Tim Van Cleynenbreugel 18:53
Well, hip dysplasia is more common than you would think. There are studies that claim that in one out of four total hip replacements, patients do have some form of hip dysplasia. And in fact, one of the consequences of hip dysplasia can be an early wear of the cartilage, and if they have advanced osteoarthritis, then in many cases, the last resort is then conversion to a hip prosthesis, which obviously, for a patient of, let's say, 20-30, years old, is far from ideal, because they will need at least two to three revisions in their lifetime. So, it is more common than you would think.

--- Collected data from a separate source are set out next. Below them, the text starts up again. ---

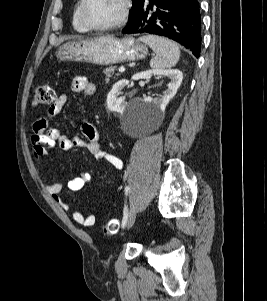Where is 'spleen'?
<instances>
[{
    "instance_id": "obj_1",
    "label": "spleen",
    "mask_w": 267,
    "mask_h": 301,
    "mask_svg": "<svg viewBox=\"0 0 267 301\" xmlns=\"http://www.w3.org/2000/svg\"><path fill=\"white\" fill-rule=\"evenodd\" d=\"M139 40L148 45L155 53V56L150 61L151 68H171L179 61V47L171 40L155 35L142 36Z\"/></svg>"
}]
</instances>
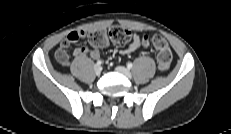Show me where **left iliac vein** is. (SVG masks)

Obviously, for our specific application. We do not aim to replace the PAO surgery. We think that can coexist side by side with our solution, because we aim more at less severe cases of hip dysplasia. But again, we need more clinical data to see which kinds of cases and which patients are the most suited. At this moment, we believe that is a more mild case, the borderline dysplasia, that those are more suited for our application. However, it also depends on where the acetabular defect is. If it's more on the anterior side, where often that defect occurs in patients, then you have the psoas muscle that covers the bone there. So, you cannot put an implant there. So, for an anterior defect, the PAO will probably always be a more suitable solution. But again, we need more clinical data, but it is indeed a more niche application. It's not a huge market, but for a startup company, that is perfect, I would say.
Pieter Slagmolen 20:47
One thing I found interesting about this application as well: you mentioned that there is quite some evidence on dogs, but in a way, it's not the traditional pre-clinical animal trials that you would do to gather evidence. In this case, you're really also helping the dogs, right? Can you maybe talk a bit more about that?
Tim Van Cleynenbreugel 21:04
They did a really small clinical trial on dogs, with only three dogs, and that was successful. Then, they did a large study with 35 dogs, and these were real patients. So, these were not animal experiments. These were real patients, dogs that really suffered from hip dysplasia, were limping, and were not as active as they should have been. And what they saw is, if they treated those dogs, even the day after surgery, they were happily jumping around like nothing happened. It was really spectacular to see. And the reason that a dog study was done is that, from an anatomical point of view, there are quite some similarities in the hip joint between dogs and humans. Obviously, it's a different biomechanical loading that happens, but there are quite some similarities. However, dysplasia is very common in dogs as well. That also made it a suitable animal model, let's say, to test the application.
Pieter Slagmolen 22:07
So, will Replasia also treat dogs in the future?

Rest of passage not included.